I have long since forgotten most of the trip, but I remember walking toward Winged Victory, my hand over my mouth. Every time I have seen her since, I have cried. She is so monumental, the folds of her fabric so soft out of such a hard material. She appears to be in motion, as if the wind is hitting her all at once. The sculpted fabric is so thin that you can see the indent of her belly button through the dress that billows out from her hips. The wings extend behind her, uneven, perfect. She has no head, no arms. She does not need them. Her legs emerge from the rolls of fabric, powerful, as if they are in action. She appears to have just landed, the impact still apparent in her posture. The first time I saw her, one leg was still supported by a metal vice that has since been removed. She is continually being restored to a more complete version of herself.
The Futurist art movement was wrong about so many things. They were fascists and sexists and racists. In their manifesto, they wrote, “We declare that the splendor of the world has been enriched by a new beauty: the beauty of speed. A racing automobile with its bonnet adorned with great tubes like serpents with explosive breath ... a roaring motor car which seems to run on machine-gun fire, is more beautiful than the Victory of Samothrace.” This is an embarrassing and bad take.
But it’s interesting that they chose a sculpture with so much implied motion.

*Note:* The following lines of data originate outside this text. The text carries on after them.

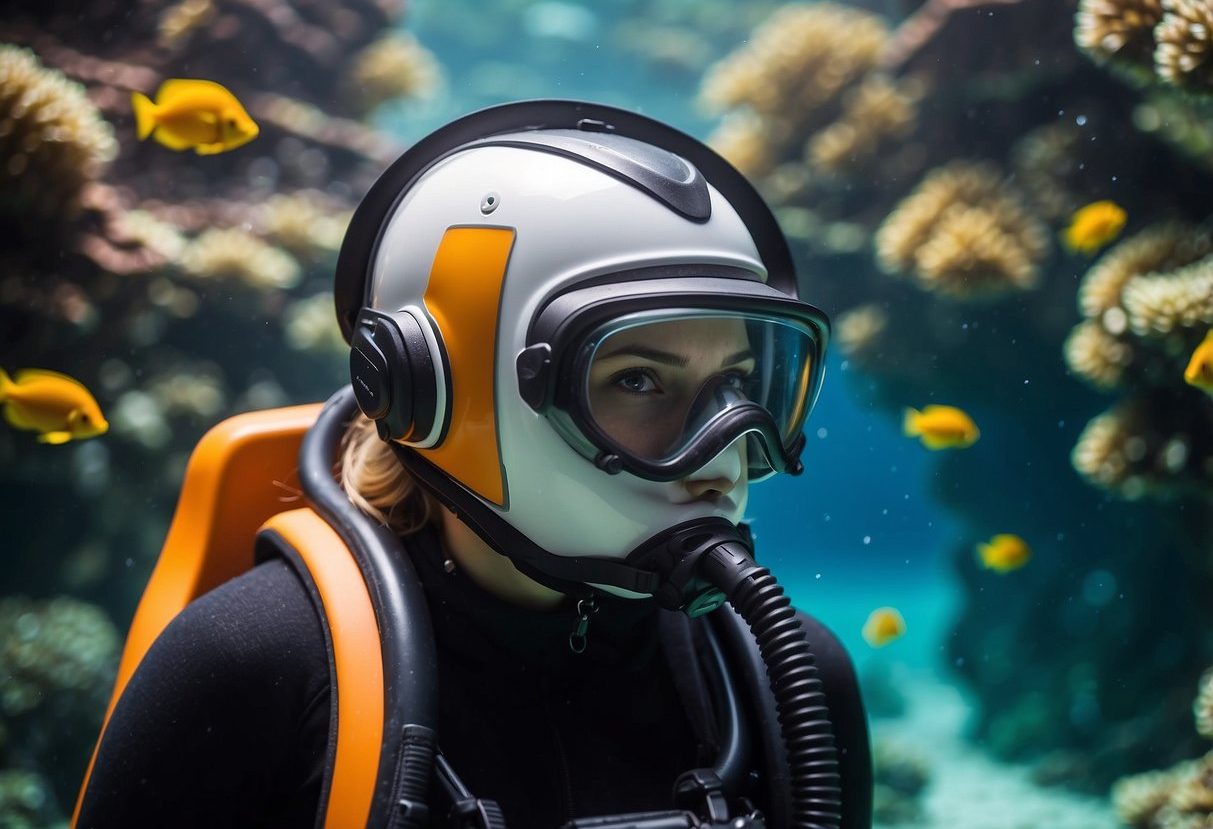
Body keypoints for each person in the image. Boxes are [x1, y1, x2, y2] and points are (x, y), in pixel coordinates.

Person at [75, 100, 872, 828]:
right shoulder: (244, 669)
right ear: (424, 390)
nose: (725, 449)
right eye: (636, 379)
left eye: (739, 385)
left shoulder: (789, 686)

There is so much energy in such a solid piece of rock. There is almost nothing more beautiful than her.
During the Second World War, the Winged Victory, along with many other treasured pieces of art, was removed from the Louvre. She was the last piece to leave. She was packed into a giant wooden crate and taken to hide at a Chateau that got lucky and was never occupied by Nazis. She couldn’t have been moved from place to place like the Mona Lisa. She was too big. But she was saved. Someone, a group of people, saved her, because they understood she is worth risking everything to save.
Recently, the Winged Victory appeared in my dream. Unlike at the museum, I could draw close to her, and I had to. We were on the same ground, and I could touch the cool marble, feel the deep rivets where hands made folds appear out of nothing more than a two thousand years ago. My therapist (who is Jungian) could not understand my desire to be with her—that this wasn’t symbolism buried in my subconscious—was simply the desire to reconnect. I haven't seen her in almost a decade. It is a mistake to go so long. We are not made of stone; we do not live forever. But it is nice to know that she will be there at the top of the staircase, waiting until I need her again.